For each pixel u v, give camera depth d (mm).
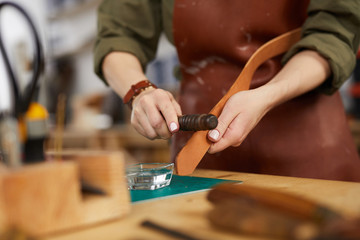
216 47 1123
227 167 1152
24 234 468
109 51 1151
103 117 3559
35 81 576
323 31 968
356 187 659
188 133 1171
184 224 492
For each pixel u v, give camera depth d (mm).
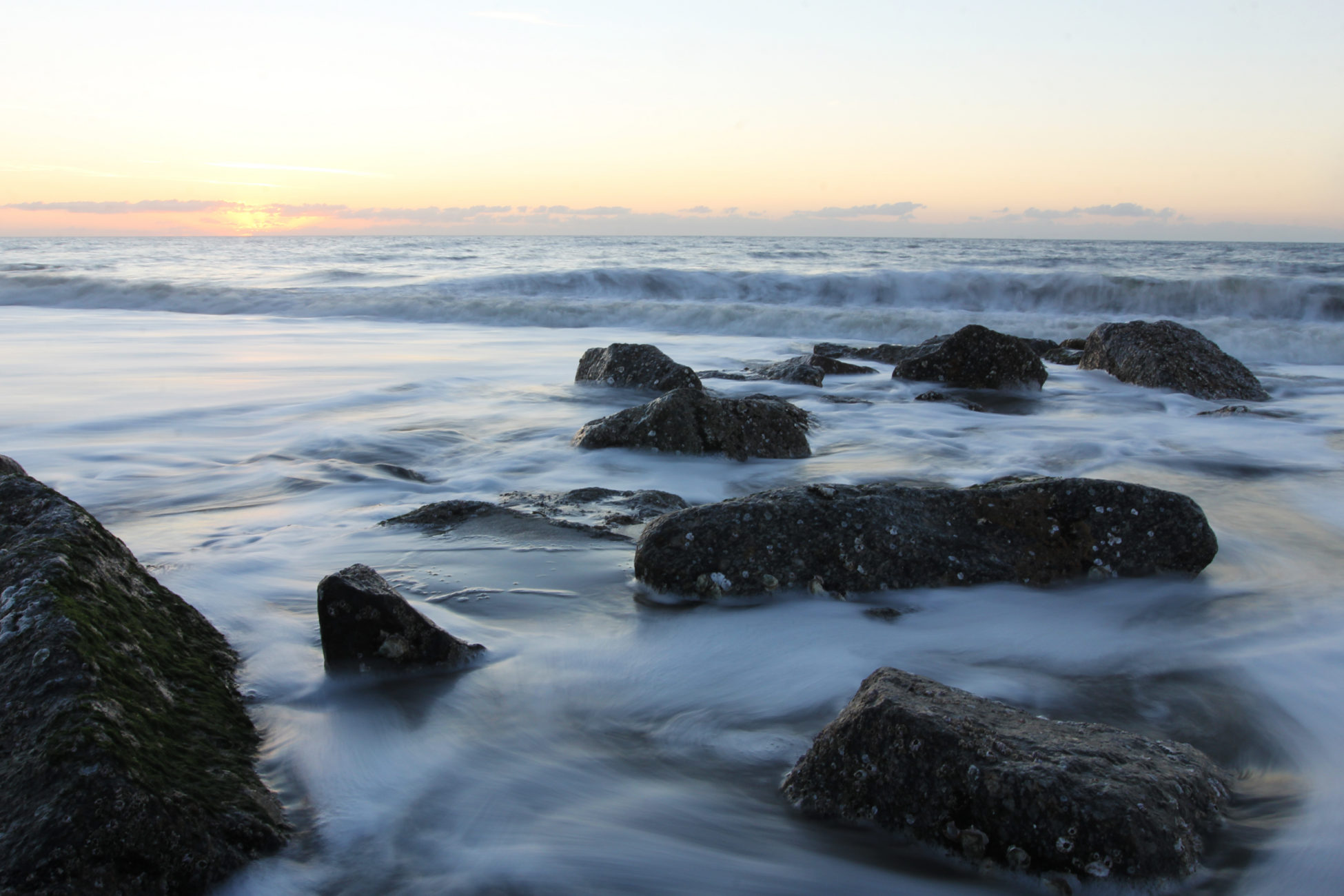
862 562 4008
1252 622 3816
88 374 10523
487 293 22062
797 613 3801
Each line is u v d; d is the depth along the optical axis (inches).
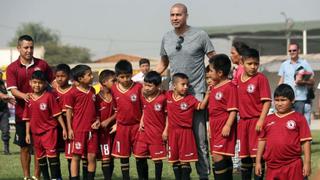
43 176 392.8
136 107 374.9
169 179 417.1
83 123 376.2
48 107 383.2
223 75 340.5
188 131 359.6
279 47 1916.8
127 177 380.2
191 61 363.9
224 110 339.3
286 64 535.2
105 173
* * * * *
#### [PROBLEM REQUIREMENTS]
Please, without any pictures, print each entry exactly.

#### [WRITTEN RESPONSE]
For each pixel u v, give camera depth d (mm).
216 47 1123
227 167 1152
24 234 468
109 51 1151
103 117 3559
35 81 576
323 31 968
356 187 659
188 133 1171
184 224 492
For each pixel u v, give camera depth d (mm).
862 562 4008
1252 622 3816
88 374 10523
487 293 22062
797 613 3801
Each line is u v d; d is the depth along the optical axis (inches).
43 176 392.8
136 107 374.9
169 179 417.1
83 123 376.2
48 107 383.2
223 75 340.5
188 131 359.6
279 47 1916.8
127 177 380.2
191 61 363.9
224 110 339.3
286 64 535.2
105 173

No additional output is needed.